The main courtroom on the fourth floor is wide open with vaulted ceilings. On one of its walls is a gigantic 1938 mural that depicts southern life in the early 1900s. At the center of the mural is a depiction of a white Mississippi family "adjusting to social problems through the advice of a court representative and a minister." Directly to the left is an African American man playing a banjo and singing spirituals, and to the left of that is a black sharecropper picking cotton in the fields, while a white man takes account of its weight.

"(The mural) is one point of contention," said Goree, who is African American. "But that's a big theme that we are carrying throughout the building: preserving our past and not forgetting where we came from, while renovating and updating the building so it can be modern and relevant again."

The plans for this particular courtroom, which has hosted everything from civil rights cases to the trial of former Klansman James Ford Seale, will make it into a public space where residents can lounge, and it should be available for residents to rent for events, with catering options from the first-floor restaurant.

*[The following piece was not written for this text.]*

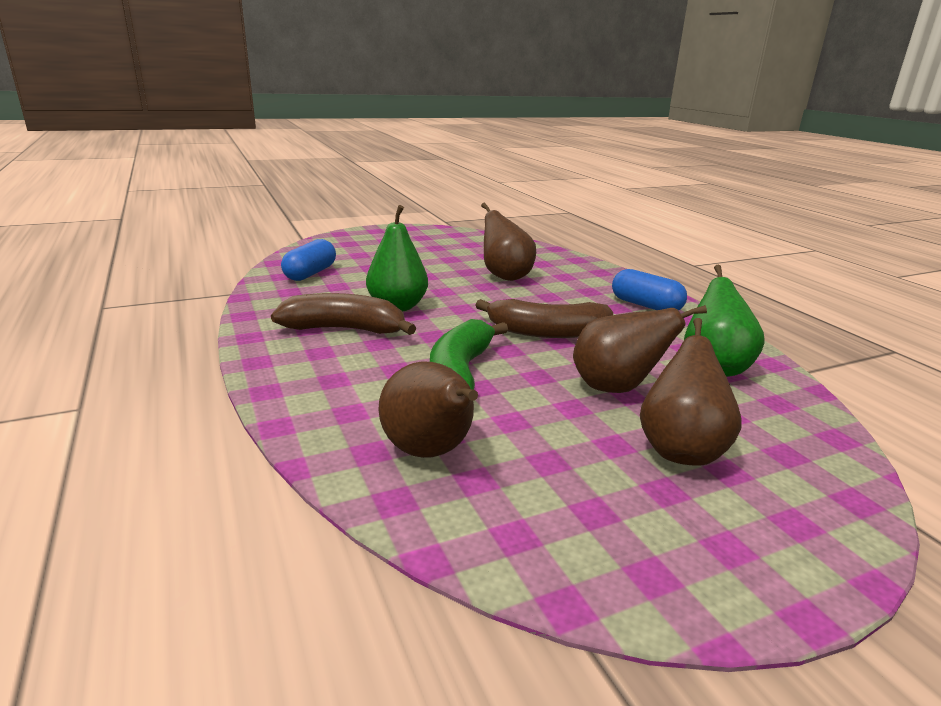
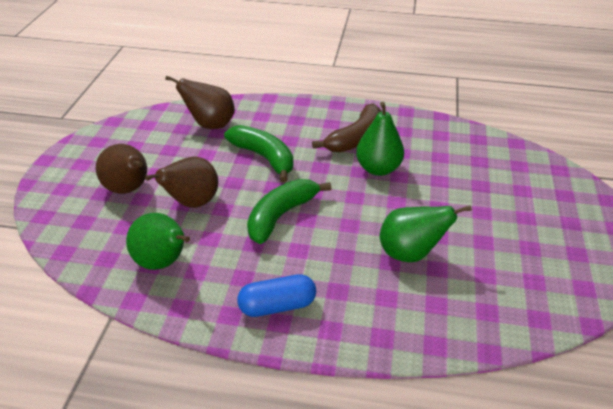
camera: 125 degrees right, 15 degrees up
blue capsule [281,239,336,281] -> none
brown banana [475,299,613,338] -> green banana [247,179,331,244]
brown pear [481,203,536,281] -> green pear [379,205,472,262]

But not all aspects of the building's history are detriments. The marble floors and old pews from the courtrooms are distinct, and Decker said he hopes to incorporate a lot of the old architecture into the finished product.

The MSDAH will have an inspector make routine walk-throughs during the demolition and renovation process to make sure the building's history is being properly preserved.

Along with Goree, Jackson attorneys Tom Tardy, Marcy Croft and Jason Watkins combine to make up the project's investment team. Watkins is the son of King Edward Hotel, Standard Life Building and Farish Street developer David Watkins, but Goree said neither the elder Watkins nor his company, Watkins Development, is investing or playing a role in the renovation project.